The residential school system was a system of boarding schools in Canada that were designed to assimilate and Christianize Indigenous children by separating them from their parents, culture, and community. The schools were funded by the state and run by churches, and more than 150,000 children were taken from their homes between 1883 and 1997, often forcibly, and placed in distant boarding schools where the focus was on manual labor, religious instruction, and cultural assimilation. The schools systematically undermined Indigenous, First Nations, Métis, and Inuit cultures across Canada and disrupted families for generations, severing family ties. The purpose of the residential schools was to eliminate all aspects of Indigenous culture. Students had their hair cut short, they were dressed in uniforms, they were often given numbers, and their days were strictly regimented by timetables. Boys and girls were kept separate, and even siblings rarely interacted, further weakening family ties.
Living conditions at the residential schools were poor, and students were often subjected to physical, sexual, and emotional abuse. Many children died from disease due to overcrowding, malnutrition, and poor sanitation, or died after being abused or trying to run away. Most schools had their own cemeteries, and sometimes when children died, their parents were never informed. The last residential school did not close its doors until 1996, and many of the leaders, teachers, parents, and grandparents of today’s Indigenous communities are residential school Survivors.

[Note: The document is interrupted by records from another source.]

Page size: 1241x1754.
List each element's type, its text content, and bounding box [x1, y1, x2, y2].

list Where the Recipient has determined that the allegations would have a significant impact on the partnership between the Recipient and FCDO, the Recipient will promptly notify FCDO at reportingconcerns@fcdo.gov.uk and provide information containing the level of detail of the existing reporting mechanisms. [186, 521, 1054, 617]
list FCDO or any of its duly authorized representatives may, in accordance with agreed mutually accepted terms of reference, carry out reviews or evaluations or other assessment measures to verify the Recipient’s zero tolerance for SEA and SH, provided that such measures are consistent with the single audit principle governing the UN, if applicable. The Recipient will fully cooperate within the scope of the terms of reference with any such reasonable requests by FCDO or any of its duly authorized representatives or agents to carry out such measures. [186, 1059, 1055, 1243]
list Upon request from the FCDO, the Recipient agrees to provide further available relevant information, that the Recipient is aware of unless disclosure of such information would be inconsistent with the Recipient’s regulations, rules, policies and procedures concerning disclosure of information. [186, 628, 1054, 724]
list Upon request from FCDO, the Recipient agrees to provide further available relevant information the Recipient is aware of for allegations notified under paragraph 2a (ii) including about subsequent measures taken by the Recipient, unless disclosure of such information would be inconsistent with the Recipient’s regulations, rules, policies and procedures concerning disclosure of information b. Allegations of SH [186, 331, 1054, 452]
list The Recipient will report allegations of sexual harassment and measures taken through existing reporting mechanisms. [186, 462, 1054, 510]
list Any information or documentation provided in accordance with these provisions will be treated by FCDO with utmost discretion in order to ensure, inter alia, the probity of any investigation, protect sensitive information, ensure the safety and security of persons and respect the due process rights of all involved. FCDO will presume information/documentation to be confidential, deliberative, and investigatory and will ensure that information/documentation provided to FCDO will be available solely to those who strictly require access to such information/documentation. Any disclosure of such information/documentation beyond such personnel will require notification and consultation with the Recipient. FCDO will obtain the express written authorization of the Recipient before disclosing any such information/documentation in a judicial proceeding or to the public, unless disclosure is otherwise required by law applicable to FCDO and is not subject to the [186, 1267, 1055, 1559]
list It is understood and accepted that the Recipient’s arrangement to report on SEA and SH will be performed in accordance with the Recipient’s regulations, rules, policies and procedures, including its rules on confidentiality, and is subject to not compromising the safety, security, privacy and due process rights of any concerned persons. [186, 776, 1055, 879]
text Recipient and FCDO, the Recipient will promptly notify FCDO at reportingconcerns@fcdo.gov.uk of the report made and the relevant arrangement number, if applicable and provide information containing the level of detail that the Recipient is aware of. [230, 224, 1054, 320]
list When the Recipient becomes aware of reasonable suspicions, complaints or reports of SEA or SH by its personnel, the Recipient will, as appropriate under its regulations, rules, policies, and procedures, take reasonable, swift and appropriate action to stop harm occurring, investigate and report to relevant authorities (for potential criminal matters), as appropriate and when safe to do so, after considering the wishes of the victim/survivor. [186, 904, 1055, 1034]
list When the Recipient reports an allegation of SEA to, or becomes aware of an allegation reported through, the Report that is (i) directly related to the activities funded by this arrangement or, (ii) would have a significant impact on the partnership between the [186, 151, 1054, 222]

From the 1990s onward, the government and the churches involved began to acknowledge their responsibility for an education scheme that was specifically designed to “kill the Indian in the child.” On June 11, 2008, the Canadian government issued a formal apology in Parliament for the damage done by the residential school system. In 2015, the Truth and Reconciliation Commission concluded that what happened was "cultural genocide" and identified more than 3,000 children who died from disease due to overcrowding, malnutrition, and poor sanitation, or died after being abused or trying to run away. The recent discoveries of more than 1,300 unmarked graves at the sites of former residential schools in western Canada have shocked and horrified Canadians.